When I started poking around looking at different versions of the disappearing pinwheel I found MSQC also had a tutorial for a disappearing hourglass quilt that started out about the same way and I liked it almost as much. Instead of doing one quilt with 42 (6×7) blocks, I thought I might do two quilts with 20 (4×5) blocks each, and have a couple of my mixed squares left over. That was going to be a good thing, because two of my mixed squares were pretty much the same color as my solid squares and wouldn’t have looked very good as a block. So I used those two squares to do “proof of concept” blocks to see 1) how well I could replicate each process and 2) whether or not I enjoyed replicating each process!

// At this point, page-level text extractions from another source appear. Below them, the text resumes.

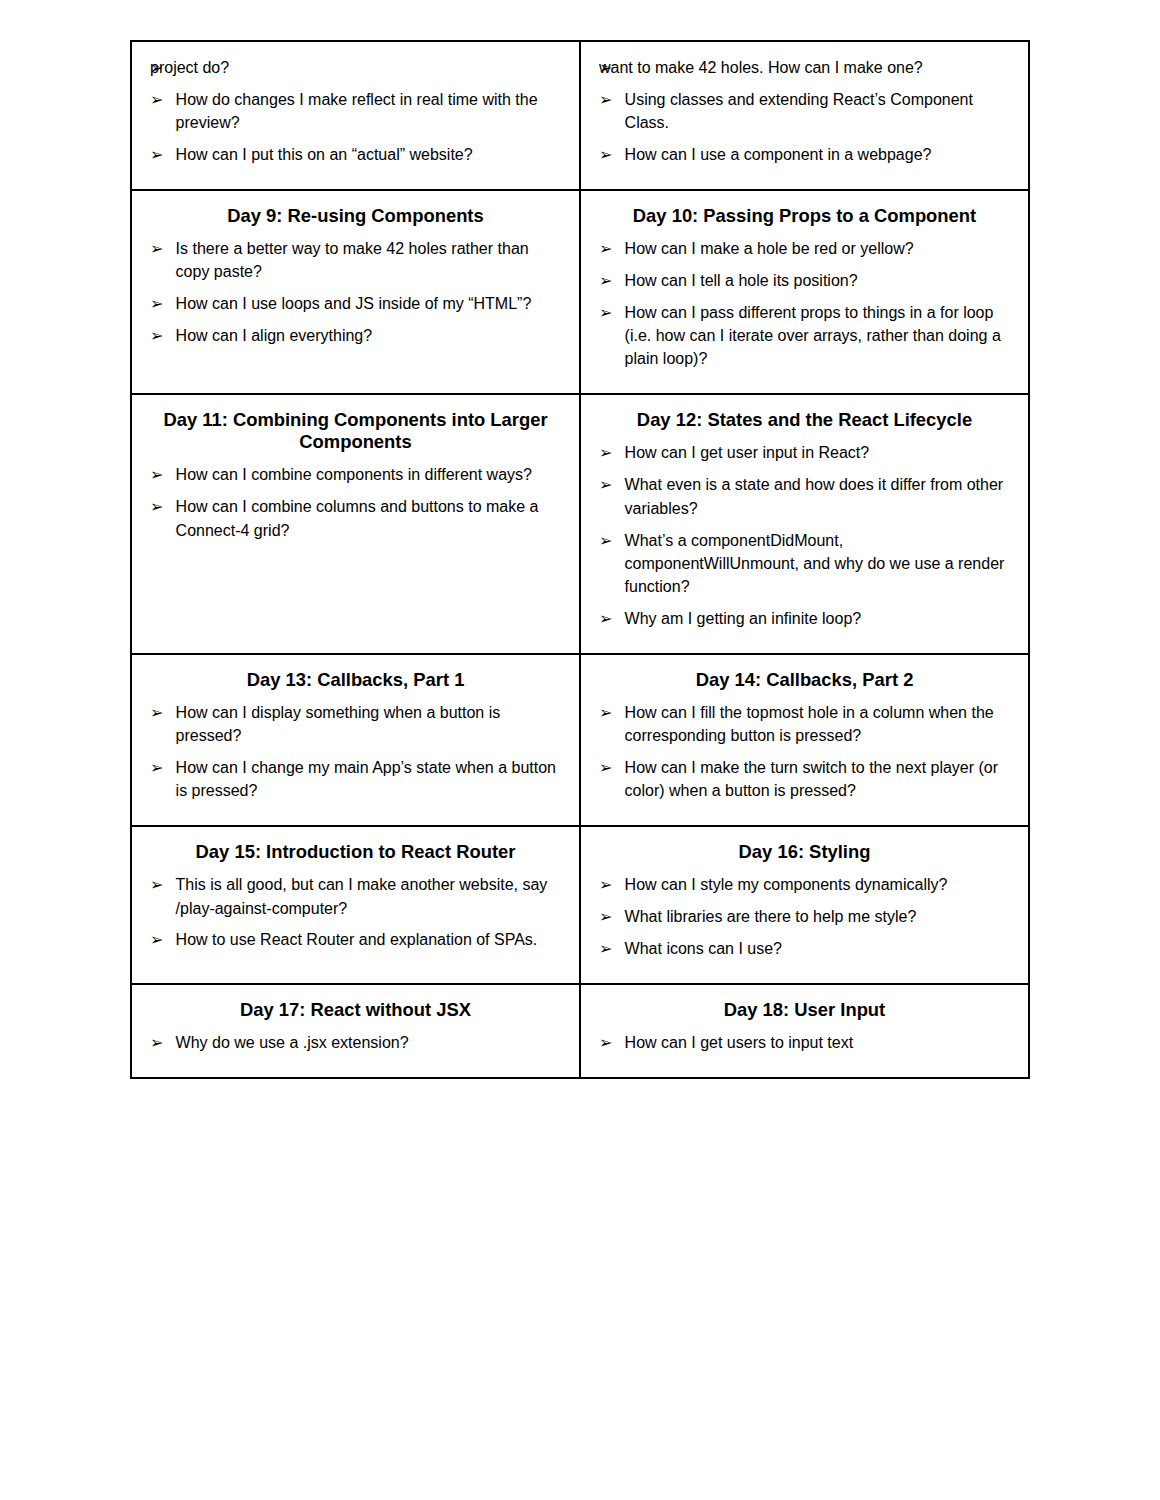| project do? How do changes I make reflect in real time with the preview? How can I put this on an “actual” website? | want to make 42 holes. How can I make one? Using classes and extending React’s Component Class. How can I use a component in a webpage? |
| Day 9: Re-using Components Is there a better way to make 42 holes rather than copy paste? How can I use loops and JS inside of my “HTML”? How can I align everything? | Day 10: Passing Props to a Component How can I make a hole be red or yellow? How can I tell a hole its position? How can I pass different props to things in a for loop (i.e. how can I iterate over arrays, rather than doing a plain loop)? |
| Day 11: Combining Components into Larger Components How can I combine components in different ways? How can I combine columns and buttons to make a Connect-4 grid? | Day 12: States and the React Lifecycle How can I get user input in React? What even is a state and how does it differ from other variables? What’s a componentDidMount, componentWillUnmount, and why do we use a render function? Why am I getting an infinite loop? |
| Day 13: Callbacks, Part 1 How can I display something when a button is pressed? How can I change my main App’s state when a button is pressed? | Day 14: Callbacks, Part 2 How can I fill the topmost hole in a column when the corresponding button is pressed? How can I make the turn switch to the next player (or color) when a button is pressed? |
| Day 15: Introduction to React Router This is all good, but can I make another website, say /play-against-computer? How to use React Router and explanation of SPAs. | Day 16: Styling How can I style my components dynamically? What libraries are there to help me style? What icons can I use? |
| Day 17: React without JSX Why do we use a .jsx extension? | Day 18: User Input How can I get users to input text |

As it turns out I enjoyed the disappearing hourglass process a lot more than the disappearing pinwheel. That seam in the center of the block where 8 pieces come together is really bulky and I had a hard time getting that seam right. So I decided I would just do one throw using the disappearing hourglass pattern and save the rest for later. There are dozens of different versions of both the disappearing hourglass and the disappearing pinwheel, so I will probably do something different next time. I’m just not sure which one.

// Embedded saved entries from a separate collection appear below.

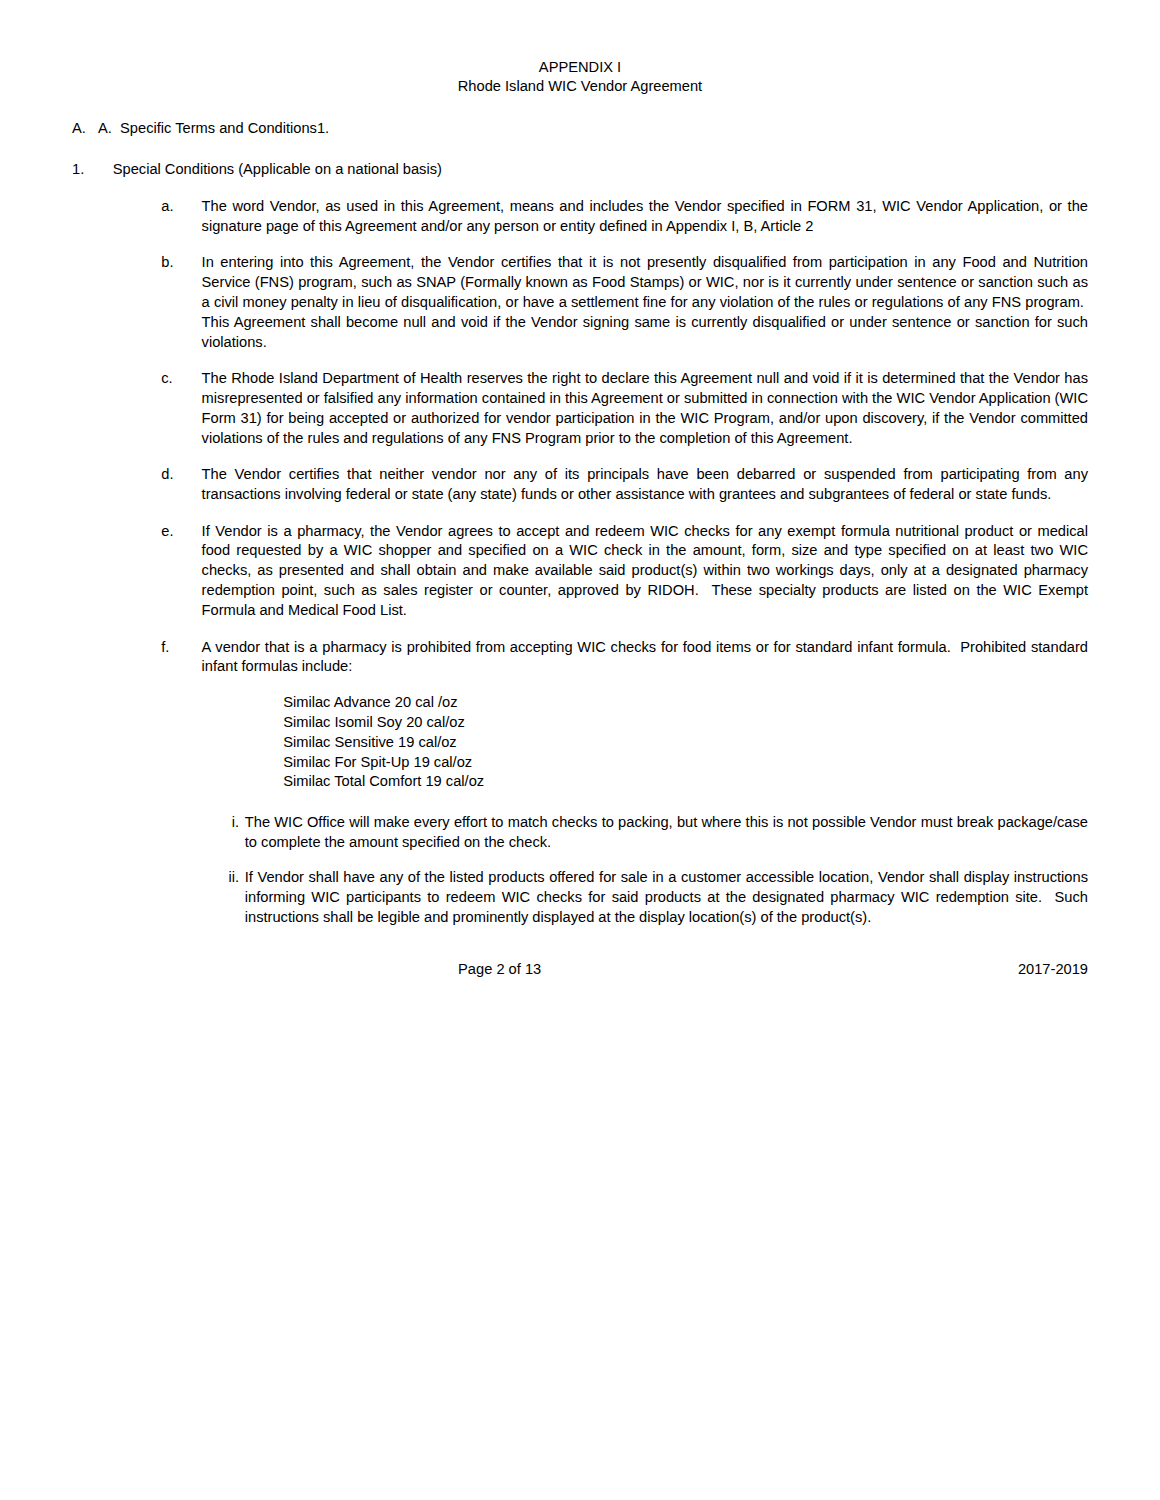APPENDIX I
Rhode Island WIC Vendor Agreement
A. A. Specific Terms and Conditions1.
1. Special Conditions (Applicable on a national basis)
a. The word Vendor, as used in this Agreement, means and includes the Vendor specified in FORM 31, WIC Vendor Application, or the signature page of this Agreement and/or any person or entity defined in Appendix I, B, Article 2
b. In entering into this Agreement, the Vendor certifies that it is not presently disqualified from participation in any Food and Nutrition Service (FNS) program, such as SNAP (Formally known as Food Stamps) or WIC, nor is it currently under sentence or sanction such as a civil money penalty in lieu of disqualification, or have a settlement fine for any violation of the rules or regulations of any FNS program. This Agreement shall become null and void if the Vendor signing same is currently disqualified or under sentence or sanction for such violations.
c. The Rhode Island Department of Health reserves the right to declare this Agreement null and void if it is determined that the Vendor has misrepresented or falsified any information contained in this Agreement or submitted in connection with the WIC Vendor Application (WIC Form 31) for being accepted or authorized for vendor participation in the WIC Program, and/or upon discovery, if the Vendor committed violations of the rules and regulations of any FNS Program prior to the completion of this Agreement.
d. The Vendor certifies that neither vendor nor any of its principals have been debarred or suspended from participating from any transactions involving federal or state (any state) funds or other assistance with grantees and subgrantees of federal or state funds.
e. If Vendor is a pharmacy, the Vendor agrees to accept and redeem WIC checks for any exempt formula nutritional product or medical food requested by a WIC shopper and specified on a WIC check in the amount, form, size and type specified on at least two WIC checks, as presented and shall obtain and make available said product(s) within two workings days, only at a designated pharmacy redemption point, such as sales register or counter, approved by RIDOH. These specialty products are listed on the WIC Exempt Formula and Medical Food List.
f. A vendor that is a pharmacy is prohibited from accepting WIC checks for food items or for standard infant formula. Prohibited standard infant formulas include:
Similac Advance 20 cal /oz
Similac Isomil Soy 20 cal/oz
Similac Sensitive 19 cal/oz
Similac For Spit-Up 19 cal/oz
Similac Total Comfort 19 cal/oz
i. The WIC Office will make every effort to match checks to packing, but where this is not possible Vendor must break package/case to complete the amount specified on the check.
ii. If Vendor shall have any of the listed products offered for sale in a customer accessible location, Vendor shall display instructions informing WIC participants to redeem WIC checks for said products at the designated pharmacy WIC redemption site. Such instructions shall be legible and prominently displayed at the display location(s) of the product(s).
Page 2 of 13 2017-2019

The layer cake I chose for the mixed fabrics had two squares of every fabric, except for two fabrics which each had three squares. I didn’t want any repeat blocks in my quilts so when I bought border fabric I bought a fabric from the same line that didn’t already appear in the layer cake and I bought enough to make two more 10″ squares. Picky picky picky.

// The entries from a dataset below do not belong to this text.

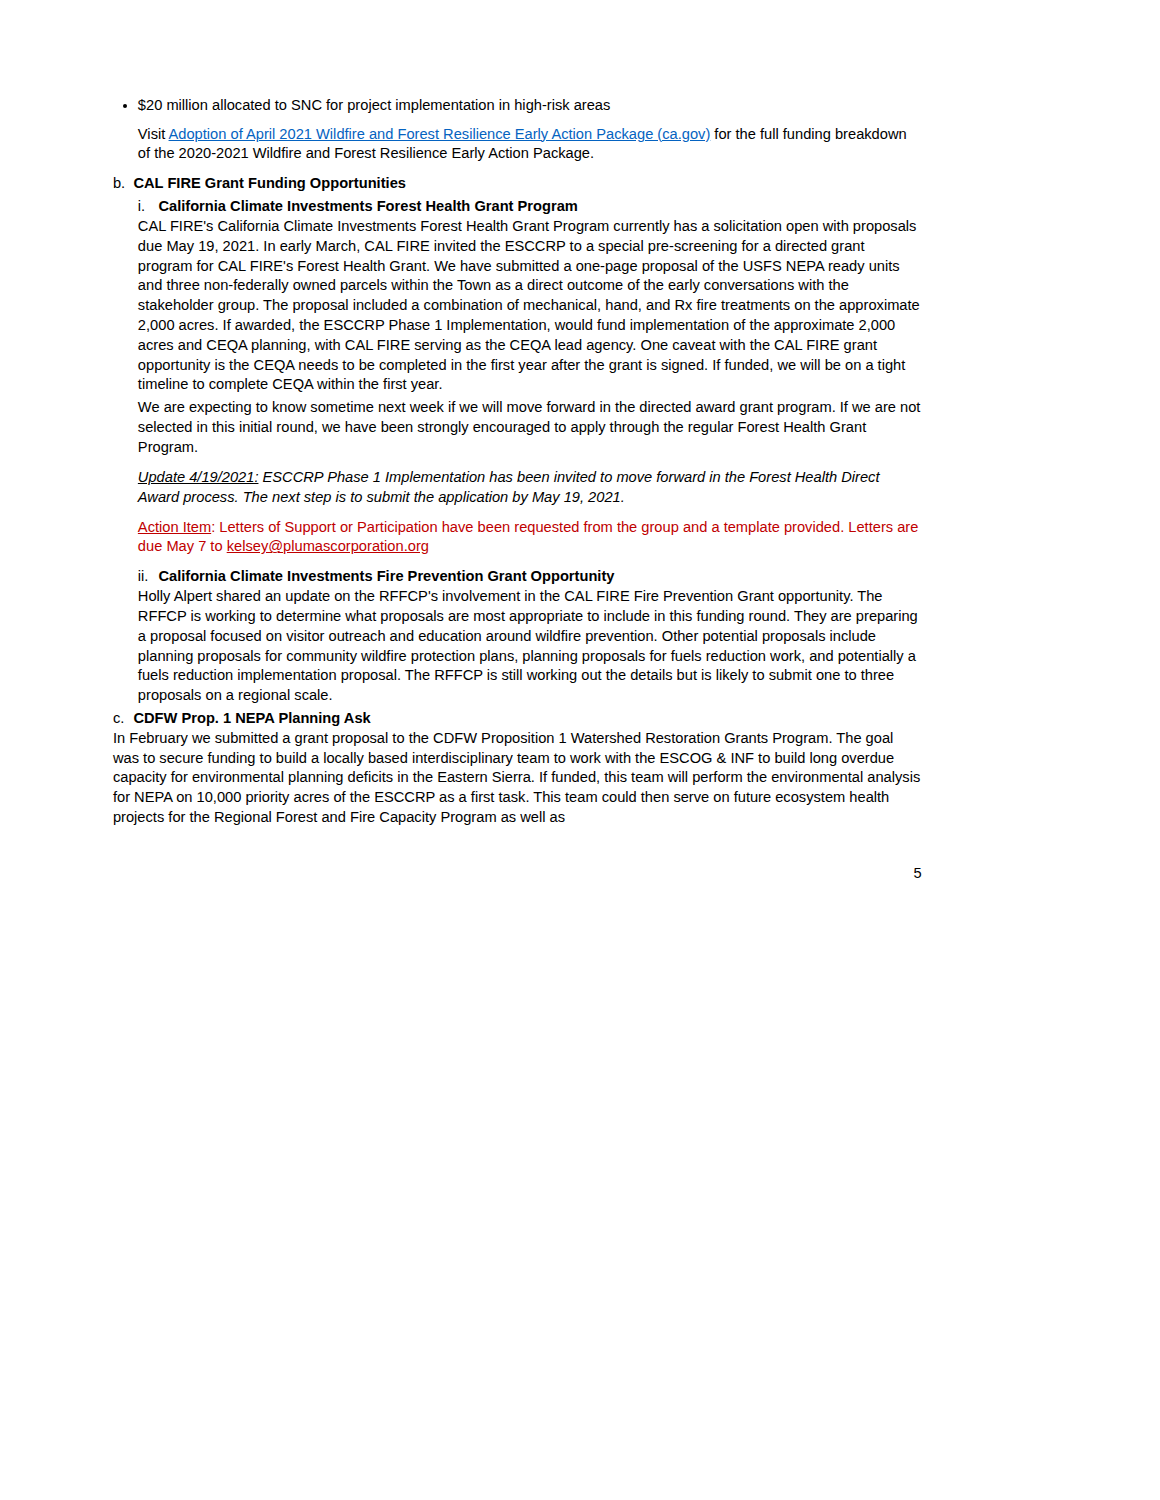$20 million allocated to SNC for project implementation in high-risk areas
Visit Adoption of April 2021 Wildfire and Forest Resilience Early Action Package (ca.gov) for the full funding breakdown of the 2020-2021 Wildfire and Forest Resilience Early Action Package.
b. CAL FIRE Grant Funding Opportunities
i. California Climate Investments Forest Health Grant Program
CAL FIRE's California Climate Investments Forest Health Grant Program currently has a solicitation open with proposals due May 19, 2021. In early March, CAL FIRE invited the ESCCRP to a special pre-screening for a directed grant program for CAL FIRE's Forest Health Grant. We have submitted a one-page proposal of the USFS NEPA ready units and three non-federally owned parcels within the Town as a direct outcome of the early conversations with the stakeholder group. The proposal included a combination of mechanical, hand, and Rx fire treatments on the approximate 2,000 acres. If awarded, the ESCCRP Phase 1 Implementation, would fund implementation of the approximate 2,000 acres and CEQA planning, with CAL FIRE serving as the CEQA lead agency. One caveat with the CAL FIRE grant opportunity is the CEQA needs to be completed in the first year after the grant is signed. If funded, we will be on a tight timeline to complete CEQA within the first year.
We are expecting to know sometime next week if we will move forward in the directed award grant program. If we are not selected in this initial round, we have been strongly encouraged to apply through the regular Forest Health Grant Program.
Update 4/19/2021: ESCCRP Phase 1 Implementation has been invited to move forward in the Forest Health Direct Award process. The next step is to submit the application by May 19, 2021.
Action Item: Letters of Support or Participation have been requested from the group and a template provided. Letters are due May 7 to kelsey@plumascorporation.org
ii. California Climate Investments Fire Prevention Grant Opportunity
Holly Alpert shared an update on the RFFCP's involvement in the CAL FIRE Fire Prevention Grant opportunity. The RFFCP is working to determine what proposals are most appropriate to include in this funding round. They are preparing a proposal focused on visitor outreach and education around wildfire prevention. Other potential proposals include planning proposals for community wildfire protection plans, planning proposals for fuels reduction work, and potentially a fuels reduction implementation proposal. The RFFCP is still working out the details but is likely to submit one to three proposals on a regional scale.
c. CDFW Prop. 1 NEPA Planning Ask
In February we submitted a grant proposal to the CDFW Proposition 1 Watershed Restoration Grants Program. The goal was to secure funding to build a locally based interdisciplinary team to work with the ESCOG & INF to build long overdue capacity for environmental planning deficits in the Eastern Sierra. If funded, this team will perform the environmental analysis for NEPA on 10,000 priority acres of the ESCCRP as a first task. This team could then serve on future ecosystem health projects for the Regional Forest and Fire Capacity Program as well as
5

It was, as advertised, a really fast and really easy project. The way they have you do the initial hourglass block (or pinwheel block) produces blocks with all bias edges. So it was probably good that I chose to put borders on it or it may have been a nightmare to quilt. I had planned to send it to my regular longarmer for a pantograph, but my friend Susan came to the rescue again, and let me use her longarm. She had held my hand through free motion quilting, and through ruler work, and this time suggested that we use the pre-programmed motifs. Oh boy, another new quilting experience!
I looked through every single motif in her library and tried to pick one that complimented the quilt, the fabrics and the blocks. This wasn’t going to be an all over pantograph because her frame is only 5 feet long, so I picked a motif I thought would look good quilted on each block. The one I picked (sorry I can’t remember the name) looked relatively modern, stitched through each individual piece of the block, and wasn’t too dense or too open. Susan ran the first block and we were very happy with the results. So she turned me loose and I finished the remaining 19 blocks. It was so much fun! We picked a similar motif to put in the borders and sized it to cover both the skinny plain border and the bigger printed border, and covered the length of one block. Eighteen of those and then a little something for the corners and the quilt was done!
It was a blast using the programmed motifs. And I think they turned out pretty well! Thank you Susan!